----- PROVIDED DATA -----

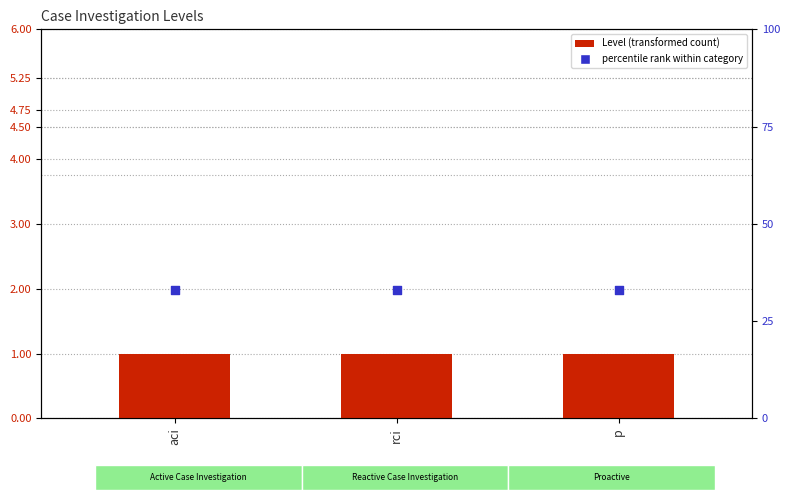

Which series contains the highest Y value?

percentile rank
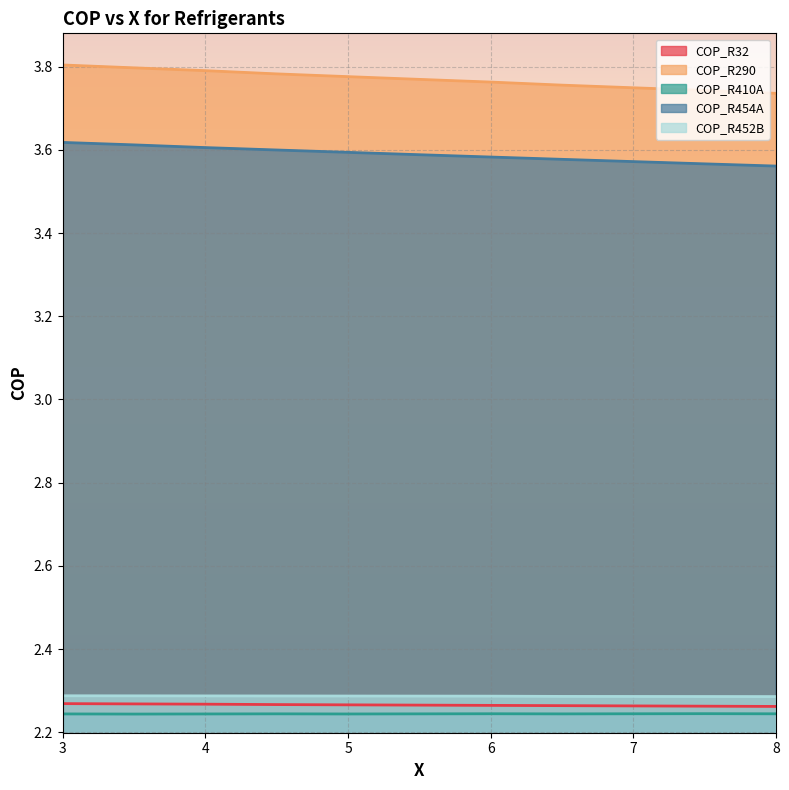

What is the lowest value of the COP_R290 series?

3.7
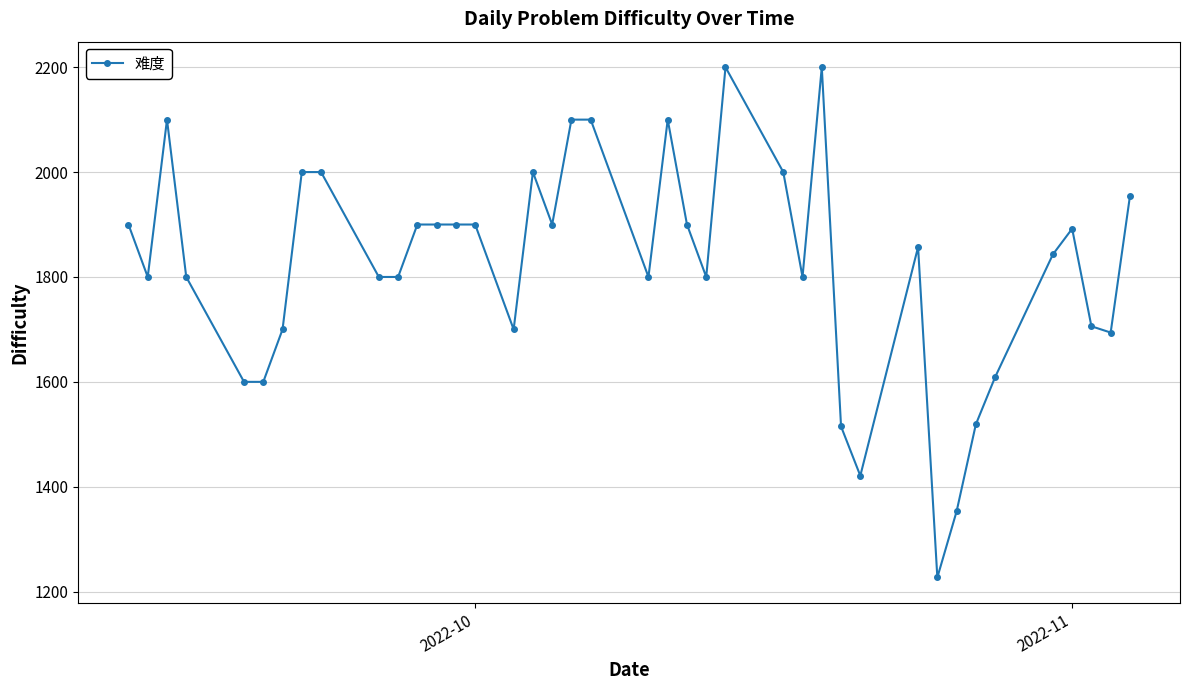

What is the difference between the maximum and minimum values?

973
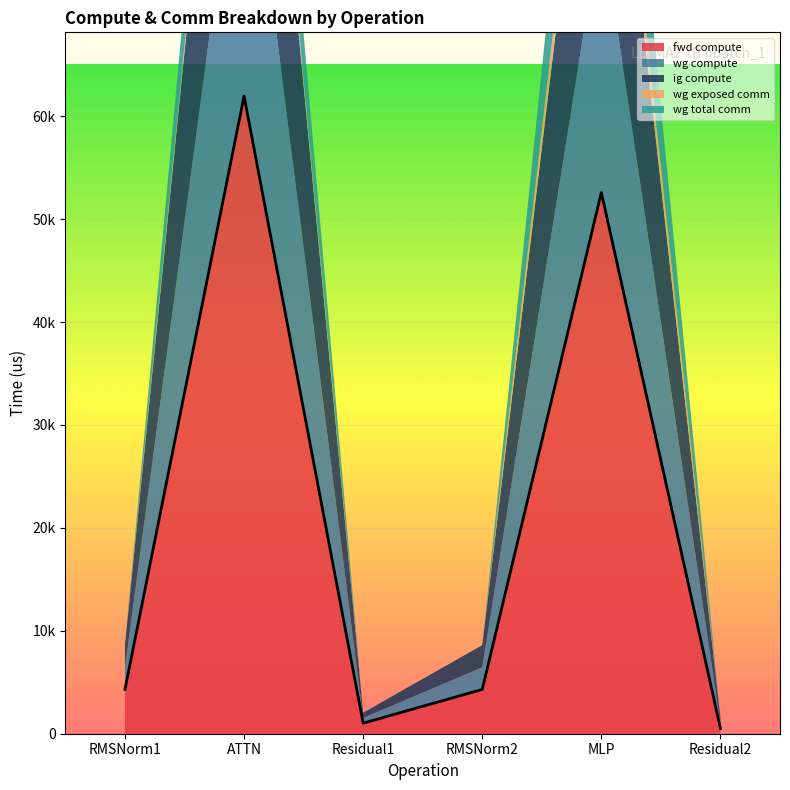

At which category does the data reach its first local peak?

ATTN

-----

▶ PROMPT: Please put every line of the entries above into a Markdown table with the columns "Row" and "Content", numbering each row and skipping blank lines. Leave the pictures out of the answer.

▶ RESPONSE TO THIS TASK:
| Row | Content |
|---|---|
| 1 | Which series contains the highest Y value? |
| 2 | percentile rank |
| 3 | What is the lowest value of the COP_R290 series? |
| 4 | 3.7 |
| 5 | What is the difference between the maximum and minimum values? |
| 6 | 973 |
| 7 | At which category does the data reach its first local peak? |
| 8 | ATTN |